When the officer objected, the township held a hearing and presented the testimony of an expert in law enforcement employment. Law enforcement expert testified that police officers must be fully able to smell in order to quickly respond to fires, hazardous material spills, and natural gas and propane leaks. The expert also noted that first responders to DUI and drug violations regularly use their sense of smell. All of these events require instant action.

The lawyer for the injured officer argued that the officer could detect a DUI by observing the walk and behavior of a driver, and that he could observe fuel and gas emergencies by seeing smoke and by depending on visual cues. The officer testified that no other officers had complained about his lack of sense of smell and suggested that there were other duties he could perform without being dismissed.

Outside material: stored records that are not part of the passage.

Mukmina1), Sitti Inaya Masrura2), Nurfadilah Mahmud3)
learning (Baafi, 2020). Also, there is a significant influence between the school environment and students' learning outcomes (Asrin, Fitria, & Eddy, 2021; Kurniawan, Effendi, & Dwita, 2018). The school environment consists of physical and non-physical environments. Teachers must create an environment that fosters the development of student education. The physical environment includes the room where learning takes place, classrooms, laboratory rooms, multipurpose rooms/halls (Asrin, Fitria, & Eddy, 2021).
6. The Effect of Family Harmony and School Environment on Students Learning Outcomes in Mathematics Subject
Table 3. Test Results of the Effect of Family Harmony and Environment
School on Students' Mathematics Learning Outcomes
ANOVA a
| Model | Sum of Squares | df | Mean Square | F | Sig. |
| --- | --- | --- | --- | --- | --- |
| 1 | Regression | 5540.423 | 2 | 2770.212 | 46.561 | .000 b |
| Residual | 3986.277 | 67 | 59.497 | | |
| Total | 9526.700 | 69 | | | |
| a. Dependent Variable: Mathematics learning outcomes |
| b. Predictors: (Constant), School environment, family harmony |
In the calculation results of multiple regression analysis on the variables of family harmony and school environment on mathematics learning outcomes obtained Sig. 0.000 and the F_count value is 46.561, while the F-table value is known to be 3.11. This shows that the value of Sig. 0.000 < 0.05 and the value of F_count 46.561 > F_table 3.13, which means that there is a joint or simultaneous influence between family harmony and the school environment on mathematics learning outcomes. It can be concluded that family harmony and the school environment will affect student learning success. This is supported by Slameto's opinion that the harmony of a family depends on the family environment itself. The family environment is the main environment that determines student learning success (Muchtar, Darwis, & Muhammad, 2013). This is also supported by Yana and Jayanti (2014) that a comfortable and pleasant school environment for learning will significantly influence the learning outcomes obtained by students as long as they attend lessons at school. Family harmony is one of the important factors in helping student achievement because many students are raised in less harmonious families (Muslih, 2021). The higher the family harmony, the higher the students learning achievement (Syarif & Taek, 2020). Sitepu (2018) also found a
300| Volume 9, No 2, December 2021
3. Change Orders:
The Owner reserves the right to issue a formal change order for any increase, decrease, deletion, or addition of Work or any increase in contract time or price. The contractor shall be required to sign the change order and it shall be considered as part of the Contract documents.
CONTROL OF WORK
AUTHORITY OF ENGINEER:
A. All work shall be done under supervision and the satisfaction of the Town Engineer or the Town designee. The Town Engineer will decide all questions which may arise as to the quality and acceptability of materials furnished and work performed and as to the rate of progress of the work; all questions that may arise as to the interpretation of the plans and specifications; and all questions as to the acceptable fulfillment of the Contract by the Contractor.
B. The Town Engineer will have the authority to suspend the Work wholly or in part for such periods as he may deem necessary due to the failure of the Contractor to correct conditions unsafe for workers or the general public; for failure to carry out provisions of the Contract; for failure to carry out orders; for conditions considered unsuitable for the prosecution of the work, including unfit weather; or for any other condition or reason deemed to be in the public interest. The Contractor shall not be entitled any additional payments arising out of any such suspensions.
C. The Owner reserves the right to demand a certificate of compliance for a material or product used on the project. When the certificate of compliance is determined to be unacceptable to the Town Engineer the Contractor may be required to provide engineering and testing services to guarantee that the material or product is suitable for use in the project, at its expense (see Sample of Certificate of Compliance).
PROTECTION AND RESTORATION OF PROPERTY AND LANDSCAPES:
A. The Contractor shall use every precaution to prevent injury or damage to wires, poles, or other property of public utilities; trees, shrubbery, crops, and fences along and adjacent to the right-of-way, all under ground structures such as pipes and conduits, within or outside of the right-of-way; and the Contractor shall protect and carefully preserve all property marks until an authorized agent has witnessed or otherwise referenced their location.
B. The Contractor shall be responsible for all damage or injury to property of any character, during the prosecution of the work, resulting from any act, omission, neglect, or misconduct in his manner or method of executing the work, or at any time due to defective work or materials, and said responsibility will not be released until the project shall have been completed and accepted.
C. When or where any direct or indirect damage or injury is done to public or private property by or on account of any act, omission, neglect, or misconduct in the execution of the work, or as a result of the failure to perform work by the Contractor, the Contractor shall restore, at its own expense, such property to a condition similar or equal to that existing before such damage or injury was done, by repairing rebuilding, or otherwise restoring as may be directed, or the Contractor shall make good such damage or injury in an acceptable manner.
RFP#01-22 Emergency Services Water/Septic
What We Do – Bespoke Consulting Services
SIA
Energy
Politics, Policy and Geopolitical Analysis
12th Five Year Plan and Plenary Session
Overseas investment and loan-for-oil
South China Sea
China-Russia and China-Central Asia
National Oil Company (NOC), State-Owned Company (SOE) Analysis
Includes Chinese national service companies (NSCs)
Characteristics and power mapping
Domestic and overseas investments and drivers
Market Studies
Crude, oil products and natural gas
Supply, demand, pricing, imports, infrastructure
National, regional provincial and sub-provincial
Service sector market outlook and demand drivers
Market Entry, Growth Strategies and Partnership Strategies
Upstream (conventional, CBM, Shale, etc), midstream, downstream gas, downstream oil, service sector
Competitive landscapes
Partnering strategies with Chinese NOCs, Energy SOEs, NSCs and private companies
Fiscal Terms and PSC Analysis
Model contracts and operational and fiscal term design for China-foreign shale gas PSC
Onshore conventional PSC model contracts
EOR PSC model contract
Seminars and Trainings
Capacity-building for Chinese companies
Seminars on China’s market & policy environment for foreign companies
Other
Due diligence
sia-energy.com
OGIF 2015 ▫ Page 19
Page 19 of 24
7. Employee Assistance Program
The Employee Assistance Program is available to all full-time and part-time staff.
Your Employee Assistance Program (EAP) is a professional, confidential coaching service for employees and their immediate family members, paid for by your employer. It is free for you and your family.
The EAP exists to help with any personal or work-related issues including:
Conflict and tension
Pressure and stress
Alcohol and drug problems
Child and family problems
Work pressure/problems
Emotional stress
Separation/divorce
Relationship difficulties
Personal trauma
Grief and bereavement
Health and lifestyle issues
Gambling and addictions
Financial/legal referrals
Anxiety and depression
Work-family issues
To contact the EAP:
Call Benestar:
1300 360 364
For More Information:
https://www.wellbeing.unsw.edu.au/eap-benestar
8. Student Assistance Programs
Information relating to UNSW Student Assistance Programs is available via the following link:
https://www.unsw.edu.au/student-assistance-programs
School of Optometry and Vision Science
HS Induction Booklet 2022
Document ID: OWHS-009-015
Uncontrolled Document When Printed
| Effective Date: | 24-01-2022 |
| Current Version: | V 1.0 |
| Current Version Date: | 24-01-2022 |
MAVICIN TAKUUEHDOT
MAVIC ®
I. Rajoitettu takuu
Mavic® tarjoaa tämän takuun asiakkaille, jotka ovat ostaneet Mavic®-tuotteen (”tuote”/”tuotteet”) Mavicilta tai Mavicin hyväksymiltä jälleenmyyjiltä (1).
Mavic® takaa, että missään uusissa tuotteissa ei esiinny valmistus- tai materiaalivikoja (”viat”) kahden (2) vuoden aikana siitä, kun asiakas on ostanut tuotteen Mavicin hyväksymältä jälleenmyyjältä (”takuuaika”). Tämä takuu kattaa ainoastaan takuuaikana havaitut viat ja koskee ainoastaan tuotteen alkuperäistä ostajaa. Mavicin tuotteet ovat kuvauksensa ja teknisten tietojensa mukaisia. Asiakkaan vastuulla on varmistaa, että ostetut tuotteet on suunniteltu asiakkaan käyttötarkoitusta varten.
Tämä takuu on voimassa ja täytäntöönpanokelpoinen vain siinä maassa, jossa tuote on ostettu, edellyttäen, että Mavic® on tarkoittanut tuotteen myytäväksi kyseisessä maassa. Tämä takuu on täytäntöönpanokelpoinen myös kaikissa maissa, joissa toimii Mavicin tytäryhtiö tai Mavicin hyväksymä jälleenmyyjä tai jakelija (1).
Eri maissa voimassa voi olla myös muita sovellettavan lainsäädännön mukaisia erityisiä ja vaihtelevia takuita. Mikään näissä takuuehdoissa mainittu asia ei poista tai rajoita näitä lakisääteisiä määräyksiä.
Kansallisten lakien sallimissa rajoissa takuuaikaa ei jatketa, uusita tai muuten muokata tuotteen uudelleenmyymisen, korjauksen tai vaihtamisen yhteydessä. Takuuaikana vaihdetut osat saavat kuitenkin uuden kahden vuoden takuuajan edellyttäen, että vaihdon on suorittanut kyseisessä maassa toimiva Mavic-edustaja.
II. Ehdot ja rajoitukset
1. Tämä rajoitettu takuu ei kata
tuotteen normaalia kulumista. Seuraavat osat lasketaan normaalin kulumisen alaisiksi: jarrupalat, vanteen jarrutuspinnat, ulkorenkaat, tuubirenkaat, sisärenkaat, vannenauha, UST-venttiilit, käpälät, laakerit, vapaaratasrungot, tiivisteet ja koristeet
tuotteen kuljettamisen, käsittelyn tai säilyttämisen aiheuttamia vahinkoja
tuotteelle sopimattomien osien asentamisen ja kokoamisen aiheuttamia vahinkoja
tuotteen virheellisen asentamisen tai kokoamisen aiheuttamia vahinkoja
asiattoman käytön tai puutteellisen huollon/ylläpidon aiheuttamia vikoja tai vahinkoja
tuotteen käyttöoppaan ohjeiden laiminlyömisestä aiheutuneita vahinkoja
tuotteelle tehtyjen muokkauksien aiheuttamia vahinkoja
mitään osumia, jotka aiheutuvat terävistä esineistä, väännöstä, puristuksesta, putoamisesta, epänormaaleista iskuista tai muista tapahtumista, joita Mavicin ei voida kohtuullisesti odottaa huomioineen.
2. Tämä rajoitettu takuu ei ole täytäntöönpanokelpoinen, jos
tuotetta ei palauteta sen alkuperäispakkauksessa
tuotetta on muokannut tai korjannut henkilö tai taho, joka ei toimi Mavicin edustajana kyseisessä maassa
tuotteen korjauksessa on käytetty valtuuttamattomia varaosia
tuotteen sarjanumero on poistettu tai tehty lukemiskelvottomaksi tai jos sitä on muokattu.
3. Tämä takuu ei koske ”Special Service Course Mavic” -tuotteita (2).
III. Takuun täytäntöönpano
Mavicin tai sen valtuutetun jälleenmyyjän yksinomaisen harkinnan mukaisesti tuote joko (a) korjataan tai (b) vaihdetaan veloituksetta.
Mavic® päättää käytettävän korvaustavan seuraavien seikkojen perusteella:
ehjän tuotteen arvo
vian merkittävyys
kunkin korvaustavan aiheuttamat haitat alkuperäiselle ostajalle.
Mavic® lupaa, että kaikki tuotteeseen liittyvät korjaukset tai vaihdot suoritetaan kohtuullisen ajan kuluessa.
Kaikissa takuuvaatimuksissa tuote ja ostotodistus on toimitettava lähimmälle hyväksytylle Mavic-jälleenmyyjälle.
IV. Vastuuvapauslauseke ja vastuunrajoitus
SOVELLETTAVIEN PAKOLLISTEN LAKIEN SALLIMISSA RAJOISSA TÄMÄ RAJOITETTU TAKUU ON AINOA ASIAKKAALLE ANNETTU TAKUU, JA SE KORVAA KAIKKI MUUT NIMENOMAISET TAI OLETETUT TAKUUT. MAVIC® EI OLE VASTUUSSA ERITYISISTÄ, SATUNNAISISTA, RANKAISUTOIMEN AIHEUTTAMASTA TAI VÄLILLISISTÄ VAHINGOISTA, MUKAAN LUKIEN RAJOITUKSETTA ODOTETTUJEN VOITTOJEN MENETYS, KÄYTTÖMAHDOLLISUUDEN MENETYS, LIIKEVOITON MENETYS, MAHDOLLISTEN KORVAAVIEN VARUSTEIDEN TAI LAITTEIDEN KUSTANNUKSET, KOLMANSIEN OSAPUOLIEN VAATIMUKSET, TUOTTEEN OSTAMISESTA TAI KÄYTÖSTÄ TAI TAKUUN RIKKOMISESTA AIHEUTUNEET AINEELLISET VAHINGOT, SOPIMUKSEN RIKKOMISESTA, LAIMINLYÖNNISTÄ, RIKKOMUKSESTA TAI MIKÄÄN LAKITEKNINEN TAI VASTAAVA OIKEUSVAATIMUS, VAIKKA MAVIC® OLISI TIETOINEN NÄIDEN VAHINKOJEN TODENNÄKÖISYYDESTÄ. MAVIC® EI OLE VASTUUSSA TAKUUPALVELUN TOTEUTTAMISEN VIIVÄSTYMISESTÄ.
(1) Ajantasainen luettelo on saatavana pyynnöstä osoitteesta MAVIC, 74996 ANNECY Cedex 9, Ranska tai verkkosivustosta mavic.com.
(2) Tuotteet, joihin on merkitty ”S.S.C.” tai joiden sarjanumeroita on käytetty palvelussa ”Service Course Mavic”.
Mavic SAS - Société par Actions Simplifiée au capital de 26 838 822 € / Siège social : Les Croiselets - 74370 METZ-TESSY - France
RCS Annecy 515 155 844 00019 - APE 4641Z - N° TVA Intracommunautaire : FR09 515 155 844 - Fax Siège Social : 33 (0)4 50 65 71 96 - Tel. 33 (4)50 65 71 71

One fellow officer noted that the injured officer was the first on the scene of a DUI accident but was not able to smell alcohol on the unconscious driver, while the fellow officer noted it right away. Another witness described an incident in which the injured officer assisted an elderly resident with her malfunctioning furnace by adjusting it and restarting it. Had the furnace malfunction been related to a gas leak, the injured officer’s restarting the furnace might have caused a destructive explosion.

The Pennsylvania township hearing board upheld the discharge, and the injured officer lost on appeal.